Despite a general reduction in ambient air NO2 concentrations over the study period in the four French metropolitan areas, we found contrasting results in the temporal trend of environmental inequalities. There is clear evidence of city-specific spatial and temporal environmental inequalities that relate to the historical socioeconomic make-up of the cities and its evolution. Hence, general statements about environmental and social inequalities may be inappropriate. Traffic related air pollution is an important contributor to environmental inequalities and to associated risks. This work calls for further examination of the role of socioeconomic characteristics in air pollution epidemiology and risk assessment.
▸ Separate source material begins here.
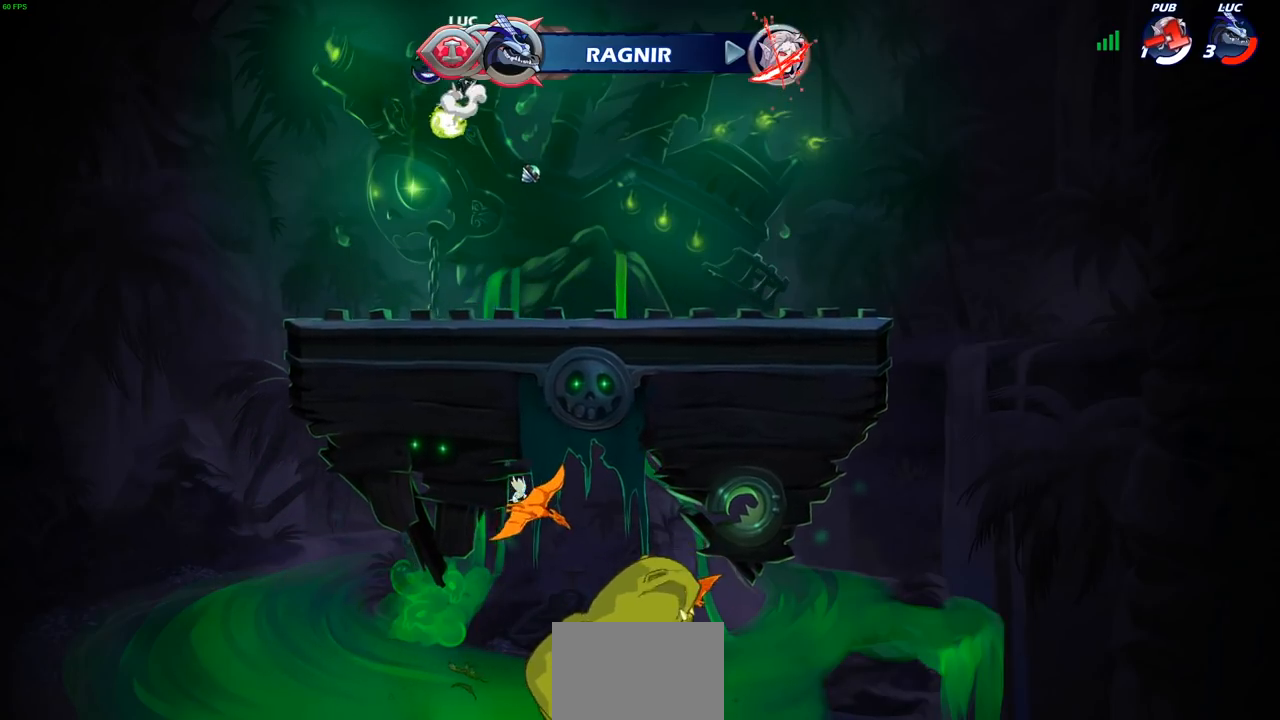
{"buttons": [], "left_stick": "center", "right_stick": "center", "events": [[50, "R1", "down"], [100, "R1", "up"], [150, "left_stick", "center"]]}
Such evidence may inform local or country-wide policies that would aim to cope with environmental health inequalities.

Acknowledgements

The authors thank all scientific researchers of the Equit’ Area project, the personnel of the local association in air quality of Lille, Lyon, Marseille and Paris Metropolitan Area who work on the harmonization of modeled NO2. The Equit’ Area project is supported by the French National Research Agency (ANR, contract-2010-PRSP-002-01), the EHESP School of Public Health, the French General Directorate of Health (DGS). Cindy Padilla is recipient of a doctoral grant from the Environment and Energy Management Agency (ADEME). Verónica Vieira was supported by a grant from the National Institute of Environmental Health Sciences (NIEHS; 2P42 ES007381-16A1), National Institutes of Health (NIH). We thank Michael Osei MIREKU for his idiomatic editing of the paper.

Footnotes

Competing interests

The authors declare that they have no competing interests.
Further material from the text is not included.